▸ **Problem to solve**
Please repeat the lines below exactly. Begin with the line containing "531,21 L 532,196" and go on through the line containing "<!-- scale -->".

┌──

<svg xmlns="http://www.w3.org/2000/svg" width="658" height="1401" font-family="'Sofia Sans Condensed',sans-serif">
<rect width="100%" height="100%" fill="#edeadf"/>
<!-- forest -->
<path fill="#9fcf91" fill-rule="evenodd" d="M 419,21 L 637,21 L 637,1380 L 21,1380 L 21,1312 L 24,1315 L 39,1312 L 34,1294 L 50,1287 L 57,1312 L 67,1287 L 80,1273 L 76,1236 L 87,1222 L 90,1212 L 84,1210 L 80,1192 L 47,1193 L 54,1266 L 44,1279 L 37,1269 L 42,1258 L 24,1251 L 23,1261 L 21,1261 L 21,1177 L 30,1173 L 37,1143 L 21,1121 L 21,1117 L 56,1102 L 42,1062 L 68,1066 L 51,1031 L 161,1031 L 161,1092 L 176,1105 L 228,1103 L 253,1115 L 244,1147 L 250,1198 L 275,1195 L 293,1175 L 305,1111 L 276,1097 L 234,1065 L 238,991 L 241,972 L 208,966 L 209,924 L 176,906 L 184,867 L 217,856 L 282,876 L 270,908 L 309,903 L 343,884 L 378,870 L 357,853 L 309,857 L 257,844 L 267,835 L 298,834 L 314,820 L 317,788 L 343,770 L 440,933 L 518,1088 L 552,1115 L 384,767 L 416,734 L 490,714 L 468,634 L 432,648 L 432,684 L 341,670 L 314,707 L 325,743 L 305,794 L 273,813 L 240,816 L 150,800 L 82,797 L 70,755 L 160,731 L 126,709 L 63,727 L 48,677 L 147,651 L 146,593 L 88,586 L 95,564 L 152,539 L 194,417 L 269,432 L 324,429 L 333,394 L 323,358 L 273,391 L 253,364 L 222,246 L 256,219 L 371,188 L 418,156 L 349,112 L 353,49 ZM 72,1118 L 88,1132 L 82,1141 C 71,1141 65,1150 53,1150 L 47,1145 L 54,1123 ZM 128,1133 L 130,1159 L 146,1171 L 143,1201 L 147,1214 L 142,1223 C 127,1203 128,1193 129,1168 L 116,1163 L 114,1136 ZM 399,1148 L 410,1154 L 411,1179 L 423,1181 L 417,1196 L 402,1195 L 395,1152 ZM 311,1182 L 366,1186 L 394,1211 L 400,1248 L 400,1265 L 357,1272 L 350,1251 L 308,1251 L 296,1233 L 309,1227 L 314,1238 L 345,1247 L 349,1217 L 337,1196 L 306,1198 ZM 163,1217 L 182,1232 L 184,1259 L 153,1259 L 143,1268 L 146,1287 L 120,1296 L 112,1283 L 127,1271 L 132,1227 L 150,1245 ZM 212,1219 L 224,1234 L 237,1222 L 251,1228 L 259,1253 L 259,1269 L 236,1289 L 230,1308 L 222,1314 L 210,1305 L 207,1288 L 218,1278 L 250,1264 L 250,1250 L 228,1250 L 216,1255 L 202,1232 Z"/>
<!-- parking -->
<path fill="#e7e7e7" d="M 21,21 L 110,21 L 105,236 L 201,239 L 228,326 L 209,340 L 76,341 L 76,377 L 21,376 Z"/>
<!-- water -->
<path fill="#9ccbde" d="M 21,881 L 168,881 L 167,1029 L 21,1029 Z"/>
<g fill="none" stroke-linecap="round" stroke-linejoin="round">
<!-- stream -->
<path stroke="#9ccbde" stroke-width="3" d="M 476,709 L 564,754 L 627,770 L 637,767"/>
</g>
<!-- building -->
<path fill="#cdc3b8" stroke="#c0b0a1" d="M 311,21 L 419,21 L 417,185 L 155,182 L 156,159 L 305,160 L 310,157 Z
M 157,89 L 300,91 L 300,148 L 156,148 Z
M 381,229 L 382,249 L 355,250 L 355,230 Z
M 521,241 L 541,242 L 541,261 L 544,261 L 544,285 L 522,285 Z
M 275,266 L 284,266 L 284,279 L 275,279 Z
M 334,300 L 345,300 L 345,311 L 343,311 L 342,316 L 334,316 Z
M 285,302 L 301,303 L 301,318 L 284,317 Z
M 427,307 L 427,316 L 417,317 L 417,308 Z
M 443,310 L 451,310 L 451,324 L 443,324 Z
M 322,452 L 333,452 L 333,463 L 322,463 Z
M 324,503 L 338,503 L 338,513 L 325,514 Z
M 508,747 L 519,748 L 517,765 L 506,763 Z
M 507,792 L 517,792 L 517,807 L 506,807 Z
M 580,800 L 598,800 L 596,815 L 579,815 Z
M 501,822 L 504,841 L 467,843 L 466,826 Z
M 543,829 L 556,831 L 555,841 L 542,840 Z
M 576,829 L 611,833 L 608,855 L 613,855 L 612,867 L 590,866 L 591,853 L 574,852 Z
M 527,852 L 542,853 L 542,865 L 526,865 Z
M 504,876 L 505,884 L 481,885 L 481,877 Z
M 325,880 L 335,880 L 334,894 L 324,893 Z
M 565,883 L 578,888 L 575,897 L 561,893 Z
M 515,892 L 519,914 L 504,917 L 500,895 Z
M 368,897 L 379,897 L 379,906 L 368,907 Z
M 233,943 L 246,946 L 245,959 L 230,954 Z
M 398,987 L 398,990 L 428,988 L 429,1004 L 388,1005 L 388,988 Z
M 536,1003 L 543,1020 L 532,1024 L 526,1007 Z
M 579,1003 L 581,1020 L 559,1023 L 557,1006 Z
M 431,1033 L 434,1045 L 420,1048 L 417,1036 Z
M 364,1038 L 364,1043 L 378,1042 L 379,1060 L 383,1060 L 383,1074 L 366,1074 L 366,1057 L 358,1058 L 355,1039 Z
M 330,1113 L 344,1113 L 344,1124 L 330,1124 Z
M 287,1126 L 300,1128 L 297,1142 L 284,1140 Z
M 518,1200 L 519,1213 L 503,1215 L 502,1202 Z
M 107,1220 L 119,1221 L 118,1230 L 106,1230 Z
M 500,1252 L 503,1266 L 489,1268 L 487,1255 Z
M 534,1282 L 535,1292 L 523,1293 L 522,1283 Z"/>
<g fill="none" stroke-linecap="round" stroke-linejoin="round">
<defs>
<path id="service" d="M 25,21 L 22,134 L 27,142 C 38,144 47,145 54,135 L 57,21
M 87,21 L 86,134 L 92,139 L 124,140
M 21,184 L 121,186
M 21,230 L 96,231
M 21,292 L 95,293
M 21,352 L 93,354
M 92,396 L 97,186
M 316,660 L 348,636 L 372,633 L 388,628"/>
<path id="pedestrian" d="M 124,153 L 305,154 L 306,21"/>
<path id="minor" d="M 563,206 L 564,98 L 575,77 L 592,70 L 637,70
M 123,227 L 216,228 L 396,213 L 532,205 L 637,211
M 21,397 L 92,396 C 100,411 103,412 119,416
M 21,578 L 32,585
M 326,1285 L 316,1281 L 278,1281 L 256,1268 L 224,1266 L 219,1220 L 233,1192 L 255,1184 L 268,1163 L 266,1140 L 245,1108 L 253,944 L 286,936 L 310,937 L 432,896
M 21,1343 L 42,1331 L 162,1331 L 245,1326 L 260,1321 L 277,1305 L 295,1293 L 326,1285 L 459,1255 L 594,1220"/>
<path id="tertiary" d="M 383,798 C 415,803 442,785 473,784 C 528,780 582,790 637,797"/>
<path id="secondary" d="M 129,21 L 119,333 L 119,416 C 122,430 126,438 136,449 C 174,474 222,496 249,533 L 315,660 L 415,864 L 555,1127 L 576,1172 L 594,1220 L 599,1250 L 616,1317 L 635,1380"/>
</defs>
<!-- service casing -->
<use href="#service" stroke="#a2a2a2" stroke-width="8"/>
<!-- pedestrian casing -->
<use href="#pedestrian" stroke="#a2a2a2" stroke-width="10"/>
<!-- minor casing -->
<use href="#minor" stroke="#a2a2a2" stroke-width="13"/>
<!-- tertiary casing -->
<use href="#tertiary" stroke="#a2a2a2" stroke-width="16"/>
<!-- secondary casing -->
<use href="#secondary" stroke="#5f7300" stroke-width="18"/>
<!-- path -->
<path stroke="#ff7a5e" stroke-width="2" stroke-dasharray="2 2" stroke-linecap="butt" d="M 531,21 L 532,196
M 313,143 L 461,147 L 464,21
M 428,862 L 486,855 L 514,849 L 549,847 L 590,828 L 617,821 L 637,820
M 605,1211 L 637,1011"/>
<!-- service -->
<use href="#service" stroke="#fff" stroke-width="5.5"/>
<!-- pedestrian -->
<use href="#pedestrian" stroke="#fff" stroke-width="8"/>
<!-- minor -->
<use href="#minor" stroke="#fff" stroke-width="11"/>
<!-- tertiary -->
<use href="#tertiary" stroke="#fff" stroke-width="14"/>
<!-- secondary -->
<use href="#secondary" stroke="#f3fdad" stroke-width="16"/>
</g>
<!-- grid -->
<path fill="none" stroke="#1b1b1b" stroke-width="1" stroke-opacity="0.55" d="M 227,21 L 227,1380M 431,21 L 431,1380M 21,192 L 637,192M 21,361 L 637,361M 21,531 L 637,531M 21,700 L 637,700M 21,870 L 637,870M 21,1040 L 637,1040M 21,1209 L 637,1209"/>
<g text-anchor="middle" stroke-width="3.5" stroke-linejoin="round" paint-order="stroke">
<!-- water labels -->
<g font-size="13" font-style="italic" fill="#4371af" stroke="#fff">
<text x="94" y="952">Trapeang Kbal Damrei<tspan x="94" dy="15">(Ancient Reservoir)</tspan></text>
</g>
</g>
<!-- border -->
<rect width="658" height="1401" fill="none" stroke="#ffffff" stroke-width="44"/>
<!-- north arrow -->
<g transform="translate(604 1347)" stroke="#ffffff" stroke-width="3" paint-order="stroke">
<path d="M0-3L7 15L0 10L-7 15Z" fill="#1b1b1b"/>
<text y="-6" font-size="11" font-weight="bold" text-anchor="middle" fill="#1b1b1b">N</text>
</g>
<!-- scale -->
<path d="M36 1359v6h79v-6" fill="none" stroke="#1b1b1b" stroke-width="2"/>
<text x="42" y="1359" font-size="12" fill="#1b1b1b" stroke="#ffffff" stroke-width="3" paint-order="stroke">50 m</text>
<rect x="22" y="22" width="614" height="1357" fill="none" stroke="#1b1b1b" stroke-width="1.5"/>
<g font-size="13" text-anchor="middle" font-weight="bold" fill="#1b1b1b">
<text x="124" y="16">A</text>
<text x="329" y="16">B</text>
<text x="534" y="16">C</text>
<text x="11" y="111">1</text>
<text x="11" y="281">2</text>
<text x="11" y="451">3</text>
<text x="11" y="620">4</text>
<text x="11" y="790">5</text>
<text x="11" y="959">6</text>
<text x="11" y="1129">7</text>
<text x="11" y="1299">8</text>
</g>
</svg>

└──

▸ **Response below**
<path stroke="#ff7a5e" stroke-width="2" stroke-dasharray="2 2" stroke-linecap="butt" d="M 531,21 L 532,196
M 313,143 L 461,147 L 464,21
M 428,862 L 486,855 L 514,849 L 549,847 L 590,828 L 617,821 L 637,820
M 605,1211 L 637,1011"/>
<!-- service -->
<use href="#service" stroke="#fff" stroke-width="5.5"/>
<!-- pedestrian -->
<use href="#pedestrian" stroke="#fff" stroke-width="8"/>
<!-- minor -->
<use href="#minor" stroke="#fff" stroke-width="11"/>
<!-- tertiary -->
<use href="#tertiary" stroke="#fff" stroke-width="14"/>
<!-- secondary -->
<use href="#secondary" stroke="#f3fdad" stroke-width="16"/>
</g>
<!-- grid -->
<path fill="none" stroke="#1b1b1b" stroke-width="1" stroke-opacity="0.55" d="M 227,21 L 227,1380M 431,21 L 431,1380M 21,192 L 637,192M 21,361 L 637,361M 21,531 L 637,531M 21,700 L 637,700M 21,870 L 637,870M 21,1040 L 637,1040M 21,1209 L 637,1209"/>
<g text-anchor="middle" stroke-width="3.5" stroke-linejoin="round" paint-order="stroke">
<!-- water labels -->
<g font-size="13" font-style="italic" fill="#4371af" stroke="#fff">
<text x="94" y="952">Trapeang Kbal Damrei<tspan x="94" dy="15">(Ancient Reservoir)</tspan></text>
</g>
</g>
<!-- border -->
<rect width="658" height="1401" fill="none" stroke="#ffffff" stroke-width="44"/>
<!-- north arrow -->
<g transform="translate(604 1347)" stroke="#ffffff" stroke-width="3" paint-order="stroke">
<path d="M0-3L7 15L0 10L-7 15Z" fill="#1b1b1b"/>
<text y="-6" font-size="11" font-weight="bold" text-anchor="middle" fill="#1b1b1b">N</text>
</g>
<!-- scale -->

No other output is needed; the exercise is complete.